Conferência do clima acaba sem avanços na Polônia
da Folha Online
O único avanço da COP-14 (14ª Conferência das Partes da Convenção do Clima das Nações Unidas) foi chegar a um consenso no que diz respeito ao funcionamento do fundo de adaptação às mudanças climáticas, cujos recursos serão usados para apoiar projetos de países vulneráveis que sofrem as conseqüências do aquecimento global. A informação é da repórter Afra Balazina, em matéria publicada na Folha (a reportagem está disponível apenas para assinantes do jornal e do UOL).
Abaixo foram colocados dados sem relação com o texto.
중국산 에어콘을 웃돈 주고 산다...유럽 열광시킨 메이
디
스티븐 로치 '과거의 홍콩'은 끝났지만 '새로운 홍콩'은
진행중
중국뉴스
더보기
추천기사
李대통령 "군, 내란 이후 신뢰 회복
Os países terão acesso direto ao fundo, sem depender de agências internacionais como o Pnud (Programa das Nações Unidas para o Desenvolvimento). No entanto, os recursos ainda são ridículos: US$ 80 milhões ao ano atualmente e no máximo US$ 300 milhões em 2012, para financiar projetos em todo o Terceiro Mundo.
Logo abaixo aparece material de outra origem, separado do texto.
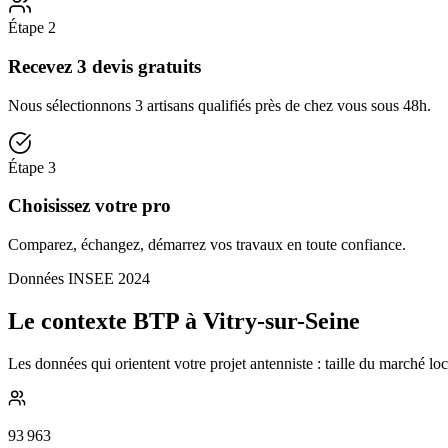
Étape
2
Recevez 3 devis gratuits
Nous sélectionnons 3 artisans qualifiés près de chez vous sous 48h.
Étape
3
Choisissez votre pro
Comparez, échangez, démarrez vos travaux en toute confiance.
Données INSEE 2024
Le contexte BTP à Vitry-sur-Seine
Les données qui orientent votre projet antenniste : taille du marché lo
93 963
Também houve poucos avanços na inclusão da redução do desmatamento no regime pós-Kyoto. De concreto, sabe-se que em junho deve haver um rascunho do acordo de Copenhague, onde os mais de 190 países da Convenção ONU se colocarão de acordo para adotar um novo regime climático para substituir Kyoto, em 2012.
Não houve avanço na área de transferência de tecnologia dos países ricos para os outros possam diminuir suas emissões, e também não houve anúncio de recursos para fundos que beneficiem os países menos desenvolvidos.
Redução de CO2
Nesta sexta-feira (12), A UE (União Européia) aprovou um conjunto de medidas para combater a mudança climática. Elas permitirão que a UE cumpra, até 2020, seu compromisso de reduzir as emissões de CO2 (dióxido de carbono) em 20%, levando em conta os níveis registrados em 1990.
O bloco também estipulou a meta de melhorar a eficiência energética em 20% e determinou que 20% da energia que consome seja originada de fontes renováveis. A UE ainda manteve seu compromisso de que 10% dos combustíveis utilizados no transporte sejam renováveis até 2020.
Os setores mais poluentes, cobertos pelo sistema europeu de comércio de emissões (ETS, em inglês), terão que reduzir suas emissões em 21% em relação aos níveis de 2005. Já os demais setores --como o transporte e o imobiliário-- devem fazê-lo em 10% em comparação com 2005.